Peter Comestor, a priest from Troyes, was a great scholar and became chancellor of the chapter at Notre Dame in Paris, and head of the cathedral theology school.
“Comestor” (“Eater, Devourer”) was his nickname, but it didn’t refer to food. He devoured books. He was also said to be one of the three most cultured men in France.
It was a great time to be a voracious reader, and pretty much all books came to Paris (or Salerno, or Venice). You could study the books in the cathedral, church, and monastery libraries, borrow and copy books that people brought with them, or buy nice new handwritten copies from the bookshops.
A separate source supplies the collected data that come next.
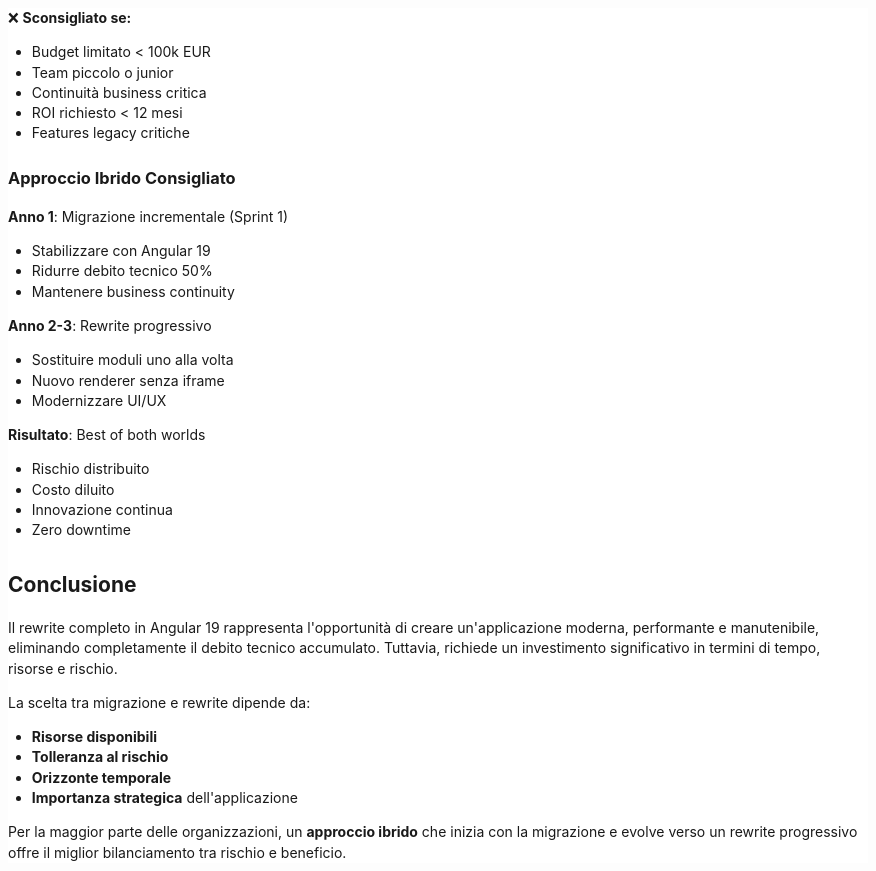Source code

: ❌ **Sconsigliato se:**
- Budget limitato < 100k EUR
- Team piccolo o junior
- Continuità business critica
- ROI richiesto < 12 mesi
- Features legacy critiche

### Approccio Ibrido Consigliato

**Anno 1**: Migrazione incrementale (Sprint 1)
- Stabilizzare con Angular 19
- Ridurre debito tecnico 50%
- Mantenere business continuity

**Anno 2-3**: Rewrite progressivo
- Sostituire moduli uno alla volta
- Nuovo renderer senza iframe
- Modernizzare UI/UX

**Risultato**: Best of both worlds
- Rischio distribuito
- Costo diluito
- Innovazione continua
- Zero downtime

## Conclusione

Il rewrite completo in Angular 19 rappresenta l'opportunità di creare un'applicazione moderna, performante e manutenibile, eliminando completamente il debito tecnico accumulato. Tuttavia, richiede un investimento significativo in termini di tempo, risorse e rischio.

La scelta tra migrazione e rewrite dipende da:
- **Risorse disponibili**
- **Tolleranza al rischio**
- **Orizzonte temporale**
- **Importanza strategica** dell'applicazione

Per la maggior parte delle organizzazioni, un **approccio ibrido** che inizia con la migrazione e evolve verso un rewrite progressivo offre il miglior bilanciamento tra rischio e beneficio.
And if you had a memory as well trained as scholars did, back then, you could keep all the good parts stored in your brain’s pigeonholes and bring them out when needed, particularly for teaching or preaching.
He also wrote the Historia Scholastica, which basically was used as a textbook for university students to keep their Biblical chronology of the OT and NT straight, and gave them some basic background info (in case they didn’t already know it). Since it was a textbook, there are lots of copies in manuscript and early printed form, and lots of translations and abridged Cliff Notes versions. 🙂
Later in life, Peter the Eater moved to an abbey, became a canon there, and pretty much stayed in. He died somewhere around AD 1178.
His epitaph said:
“I was Peter (now rock’s my keeper) and called the Eater;
Now I’m Eaten. I taught when living, nor have stopped teaching
When dead and ashes; so he who looks at me here may say,
That ‘We’re what he was; and what he is now, we’ll be someday.'”
“Petrus eram quem petra tegit, dictusque Comestor,
nunc Comedor. Vivus docui, nec cesso docere,
Mortuus, ut dicat qui me videt incineratum,
Quod sumus iste fuit, erimus, quandoque quod hic est.”